How do we live as a romantic realist who overcomes with Jesus in the year ahead?
It’s ok to grieve the breathtaking changes taking place in our culture. We can lament the reality that so much has been, is being lost. We are further than ever from our Christian roots as a nation. The sexual revolution has swept to astonishing cultural power and the Equality Act targets Christians’ appeals for relief from protections of law that strengthen rights of conscience, speech and worship.

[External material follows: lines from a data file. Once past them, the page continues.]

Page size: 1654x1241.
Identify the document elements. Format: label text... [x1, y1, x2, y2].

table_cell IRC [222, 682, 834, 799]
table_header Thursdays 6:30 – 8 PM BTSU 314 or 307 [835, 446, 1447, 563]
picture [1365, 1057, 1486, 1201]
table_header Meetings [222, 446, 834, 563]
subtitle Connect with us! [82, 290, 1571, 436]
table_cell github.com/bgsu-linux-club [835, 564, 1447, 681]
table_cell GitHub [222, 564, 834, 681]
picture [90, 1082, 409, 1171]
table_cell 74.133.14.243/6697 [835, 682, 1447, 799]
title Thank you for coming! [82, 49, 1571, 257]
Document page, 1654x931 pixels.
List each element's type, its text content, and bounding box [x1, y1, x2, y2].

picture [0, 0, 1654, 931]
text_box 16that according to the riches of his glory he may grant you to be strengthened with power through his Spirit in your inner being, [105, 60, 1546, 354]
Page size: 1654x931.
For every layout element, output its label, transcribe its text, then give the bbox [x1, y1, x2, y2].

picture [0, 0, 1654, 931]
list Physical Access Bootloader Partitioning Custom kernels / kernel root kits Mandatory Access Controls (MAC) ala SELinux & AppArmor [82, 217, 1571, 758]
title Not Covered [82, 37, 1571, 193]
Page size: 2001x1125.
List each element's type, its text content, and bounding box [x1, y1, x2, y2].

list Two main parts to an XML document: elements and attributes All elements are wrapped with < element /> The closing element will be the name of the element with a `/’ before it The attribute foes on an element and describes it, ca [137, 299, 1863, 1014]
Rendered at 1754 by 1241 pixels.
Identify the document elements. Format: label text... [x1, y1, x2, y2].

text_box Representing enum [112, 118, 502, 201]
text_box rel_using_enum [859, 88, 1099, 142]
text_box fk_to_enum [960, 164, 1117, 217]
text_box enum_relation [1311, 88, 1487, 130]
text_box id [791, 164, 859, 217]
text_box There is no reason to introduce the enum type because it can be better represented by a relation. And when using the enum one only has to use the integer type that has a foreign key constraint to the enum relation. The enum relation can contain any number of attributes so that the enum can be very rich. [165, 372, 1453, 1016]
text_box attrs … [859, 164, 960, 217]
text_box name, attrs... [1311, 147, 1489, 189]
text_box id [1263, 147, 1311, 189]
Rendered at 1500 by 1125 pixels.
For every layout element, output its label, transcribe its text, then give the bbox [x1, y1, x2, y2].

The poor are still oppressed. We’re still battling racism. Critical race theory rises to explain the world through its lens of oppressors and victims replacing the scarlet Biblical thread of creation, fall and redemption.
And in and around all this macro brokenness, the Covid-19 coronavirus settles into the micro nooks and crannies of populations least able to fight it. In its wake, suicide, depression and anxiety are skyrocketing. We wonder if we will ever get our pre-Covid lives back.
So we grieve, but we cannot just shake our fists at the reality of darkness rising. We also have a real, romantic hope of overcoming.
We have the power that raised Jesus from the dead to love and be his agents of redemption in this world. As greater challenges rise, if darker times lie ahead, we stand fast, continuing to move against this present darkness with the light of Jesus’ truth and grace.
As we follow Christ, and as civilization opens back up, we will overcome in fruitfulness. In the richness of abiding in his ever-replenishing presence. Not just in heaven in the future. But in the daily experience of seeing God’s goodness and taking it into this broken world.
Even with Covid around we can still reach out to check on and encourage friends and people in our church family. Send texts and note cards. This is doing the great work of “loving one another,” so precious to God. As we receive our vaccinations and the weather warms up, we can lean back into these connections and the joy and hope they bring.
It may feel like our lives are on hold, but this simple outreach of human touch might bear great fruit in future ministry. Diana Glyer, a scholar who writes about The Inklings, tells us that simple invitations to share lunch and discuss shared interests led to the beginning of The Inklings, which then led to a creative community that produced millions of books, including Lord of the Rings by Tolkien and The Chronicles of Narnia by Lewis, etc.
We can also use this season to read, write, or attend virtual groups or conferences that can stir our imaginations to think about future ministry possibilities–things that we often don’t have time for when our schedules are busier. Fruitful ministry is often the result of iron sharpening iron, whether from books, groups or personal conversations. Sharing concerns in prayer often births new initiatives to advance God’s kingdom. We can ask God to turn our laments into actions that will make a difference for Christ.
Who does not long for this broken world to be mended? Who does not long for our broken lives to be healed? Our Savior and friend Jesus assures us that he will partner with us to do it. Both now and, in the future, to an astonishing degree.
“I believe that I shall look upon the goodness of the LORD in the land of the living! Wait for the LORD; be strong, and let your heart take courage; wait for the LORD!” (Psalm 27: 13-14).